Con la era de la reproducción, que es la industrialización de todo, incluida la mirada, el carácter de cada suceso, de cada objeto, de cada “imagen” (que también es una relación) pierde su carácter de único, para ser un ejemplar más (una copia más), de la interminable serie, y curiosamente eso nos borra la historia de todo lo imaginable, nos borra los procesos, los flujos de todo: cada suceso se vuelve algo que no es sino cosa, mediación para nuestros fines, o consumo final, desaparición, como la de nuestros desaparecidos y desaparecidas por los caos políticos que padecemos.
Podemos salvar la mirada si buscamos aproximarnos relacionando todas nuestras experiencias, si utilizamos esas imágenes de un modo que se complementen con nuestro lenguaje pero sobre todo si reconstruimos los procesos de donde surgieron esas cosificaciones, para devolverles su carácter de flujo. Reconstruir la historia de una mirada, de un proceso de creación, la historia de los encuentros, la historia de los pueblos, es volver a poner delante de nosotros el quiénes somos ante los otros, ante las otras.

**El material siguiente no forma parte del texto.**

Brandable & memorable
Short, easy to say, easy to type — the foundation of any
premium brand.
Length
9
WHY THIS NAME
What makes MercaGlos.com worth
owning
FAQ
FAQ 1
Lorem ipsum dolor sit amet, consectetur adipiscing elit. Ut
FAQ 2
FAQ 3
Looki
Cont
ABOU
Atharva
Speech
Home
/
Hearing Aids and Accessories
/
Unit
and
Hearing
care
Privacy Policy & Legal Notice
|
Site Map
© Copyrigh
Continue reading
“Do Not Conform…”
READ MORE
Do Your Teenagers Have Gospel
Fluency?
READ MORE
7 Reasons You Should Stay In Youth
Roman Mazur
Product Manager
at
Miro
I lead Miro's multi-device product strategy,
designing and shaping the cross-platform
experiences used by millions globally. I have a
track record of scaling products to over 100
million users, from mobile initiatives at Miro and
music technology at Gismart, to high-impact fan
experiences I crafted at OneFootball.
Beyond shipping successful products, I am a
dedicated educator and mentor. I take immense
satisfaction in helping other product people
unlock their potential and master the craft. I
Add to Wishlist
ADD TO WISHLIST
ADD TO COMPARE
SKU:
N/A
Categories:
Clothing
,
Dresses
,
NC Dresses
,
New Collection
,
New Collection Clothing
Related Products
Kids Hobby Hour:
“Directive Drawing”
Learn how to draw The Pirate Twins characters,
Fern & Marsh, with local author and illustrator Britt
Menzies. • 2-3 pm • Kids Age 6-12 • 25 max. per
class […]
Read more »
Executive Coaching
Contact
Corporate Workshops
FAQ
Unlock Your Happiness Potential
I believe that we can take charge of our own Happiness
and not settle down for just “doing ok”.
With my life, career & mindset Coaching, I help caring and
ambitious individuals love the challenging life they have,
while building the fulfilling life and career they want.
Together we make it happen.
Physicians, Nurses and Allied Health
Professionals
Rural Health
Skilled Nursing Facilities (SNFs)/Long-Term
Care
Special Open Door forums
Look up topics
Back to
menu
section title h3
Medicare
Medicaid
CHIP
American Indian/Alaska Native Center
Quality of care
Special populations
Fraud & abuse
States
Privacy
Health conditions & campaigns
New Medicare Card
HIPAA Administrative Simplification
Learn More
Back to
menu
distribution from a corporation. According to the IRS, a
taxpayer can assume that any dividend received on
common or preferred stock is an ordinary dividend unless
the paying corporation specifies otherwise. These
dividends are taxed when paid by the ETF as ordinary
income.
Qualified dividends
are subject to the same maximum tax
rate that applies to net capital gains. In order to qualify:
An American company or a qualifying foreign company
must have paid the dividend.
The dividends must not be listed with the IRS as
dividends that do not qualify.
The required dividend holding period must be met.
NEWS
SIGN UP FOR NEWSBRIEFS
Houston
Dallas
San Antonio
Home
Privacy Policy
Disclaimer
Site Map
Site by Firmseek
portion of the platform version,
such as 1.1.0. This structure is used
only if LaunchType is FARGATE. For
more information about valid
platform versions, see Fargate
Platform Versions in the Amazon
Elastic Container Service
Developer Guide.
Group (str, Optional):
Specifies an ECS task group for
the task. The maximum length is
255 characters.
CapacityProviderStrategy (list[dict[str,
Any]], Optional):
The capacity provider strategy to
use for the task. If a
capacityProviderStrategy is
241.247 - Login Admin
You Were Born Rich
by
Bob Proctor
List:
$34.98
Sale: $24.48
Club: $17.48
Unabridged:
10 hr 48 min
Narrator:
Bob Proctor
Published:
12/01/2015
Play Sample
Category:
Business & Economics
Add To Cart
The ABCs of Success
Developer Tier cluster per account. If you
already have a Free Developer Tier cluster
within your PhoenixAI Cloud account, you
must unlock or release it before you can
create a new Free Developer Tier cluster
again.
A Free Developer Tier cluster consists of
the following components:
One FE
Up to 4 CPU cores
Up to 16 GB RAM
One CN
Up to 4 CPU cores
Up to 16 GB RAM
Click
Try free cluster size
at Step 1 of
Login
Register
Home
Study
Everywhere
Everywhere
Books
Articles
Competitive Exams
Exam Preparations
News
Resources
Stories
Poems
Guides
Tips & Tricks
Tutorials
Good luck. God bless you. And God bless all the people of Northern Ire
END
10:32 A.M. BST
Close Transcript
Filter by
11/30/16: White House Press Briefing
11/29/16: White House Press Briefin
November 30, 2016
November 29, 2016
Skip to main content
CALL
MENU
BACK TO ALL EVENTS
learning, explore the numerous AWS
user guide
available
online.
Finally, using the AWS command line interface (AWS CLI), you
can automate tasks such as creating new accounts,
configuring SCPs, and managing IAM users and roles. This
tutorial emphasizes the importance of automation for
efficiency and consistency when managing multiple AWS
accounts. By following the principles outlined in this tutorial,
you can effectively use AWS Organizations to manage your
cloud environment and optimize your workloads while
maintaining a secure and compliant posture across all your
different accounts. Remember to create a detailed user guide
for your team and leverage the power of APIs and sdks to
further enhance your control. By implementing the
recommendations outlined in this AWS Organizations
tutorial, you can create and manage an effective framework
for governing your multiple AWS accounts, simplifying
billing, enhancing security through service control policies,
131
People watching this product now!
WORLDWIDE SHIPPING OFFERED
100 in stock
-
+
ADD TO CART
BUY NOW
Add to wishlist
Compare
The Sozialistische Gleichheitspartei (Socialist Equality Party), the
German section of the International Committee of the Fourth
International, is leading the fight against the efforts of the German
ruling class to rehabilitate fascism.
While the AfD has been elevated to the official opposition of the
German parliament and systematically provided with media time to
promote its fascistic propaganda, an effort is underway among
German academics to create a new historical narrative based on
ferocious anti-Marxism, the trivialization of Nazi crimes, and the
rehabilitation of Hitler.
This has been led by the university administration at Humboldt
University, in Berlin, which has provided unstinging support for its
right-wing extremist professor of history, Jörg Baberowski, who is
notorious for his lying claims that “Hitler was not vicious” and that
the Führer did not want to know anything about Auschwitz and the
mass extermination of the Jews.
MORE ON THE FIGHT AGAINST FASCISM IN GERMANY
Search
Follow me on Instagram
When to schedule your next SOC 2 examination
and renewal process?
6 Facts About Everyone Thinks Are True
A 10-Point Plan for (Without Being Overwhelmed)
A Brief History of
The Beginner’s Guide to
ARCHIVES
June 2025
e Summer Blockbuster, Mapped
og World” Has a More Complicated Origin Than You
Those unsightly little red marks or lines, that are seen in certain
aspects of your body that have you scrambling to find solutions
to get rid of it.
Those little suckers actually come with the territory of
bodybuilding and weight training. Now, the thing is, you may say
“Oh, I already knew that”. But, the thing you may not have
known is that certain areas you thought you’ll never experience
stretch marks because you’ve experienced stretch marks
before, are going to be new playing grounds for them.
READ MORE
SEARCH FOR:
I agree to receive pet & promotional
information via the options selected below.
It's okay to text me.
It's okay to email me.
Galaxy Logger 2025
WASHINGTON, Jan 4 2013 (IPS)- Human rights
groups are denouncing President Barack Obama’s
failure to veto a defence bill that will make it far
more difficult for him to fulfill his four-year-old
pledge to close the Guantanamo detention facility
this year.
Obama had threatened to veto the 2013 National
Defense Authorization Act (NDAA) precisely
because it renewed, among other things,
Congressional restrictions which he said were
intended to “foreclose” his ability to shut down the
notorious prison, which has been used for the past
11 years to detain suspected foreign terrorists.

Pero la evanescencia actual de las imágenes digitales y la obsolescencia programada de nuestras “aplicaciones”, pueden tal vez ser demasiado veloces para estas disquisiciones del siglo XX. No terminamos de entender lo que nos han robado y ya nos impusieron más normalizaciones deshabilitadoras más totales.
Entonces, más que nunca, es cierto lo dicho por John Berger: Hoy “estamos ante el lenguaje de las imágenes [evanescentes, instantáneas, efímeras]. Lo que importa ahora es quién hace uso de ese lenguaje y para qué propósitos […] un pueblo o una clase a quien se le cercena de su pasado es bastante menos libre de elegir y actuar que quienes pueden situarse en su historia”.
Recuperar el pasado, es siempre recuperar nuestras relaciones, y ahí, para que nuestra mirada no sea secuestrada, tenemos que volver a buscar las mutualidades, las correspondencias. Hablando de la obra de Iván Illich, Jean Robert dijo en “El género vernáculo: un concepto heurístico”: “tenemos que volver al género vernáculo, a ese entramado social y cultural de correspondencias en el que todo ser era lo que era por su correspondencia con otro, de la misma manera que la orilla derecha de un río sólo es orilla porque existe la orilla izquierda”.
No son parejas, ambas orillas, son casi iguales y a la vez totalmente diferentes. Pero en ese encuentro indisoluble, está la vida por hacer, en una mirada que es mía pero tuya pero nuestra y diferentes las tres y a la vez no.
Todo lo demás son secuestros, robos de sentido, destrucción de los ámbitos de lo social y lo político. Y tenemos que recuperar lo inmediato y lo permanente de nuestro quehacer político.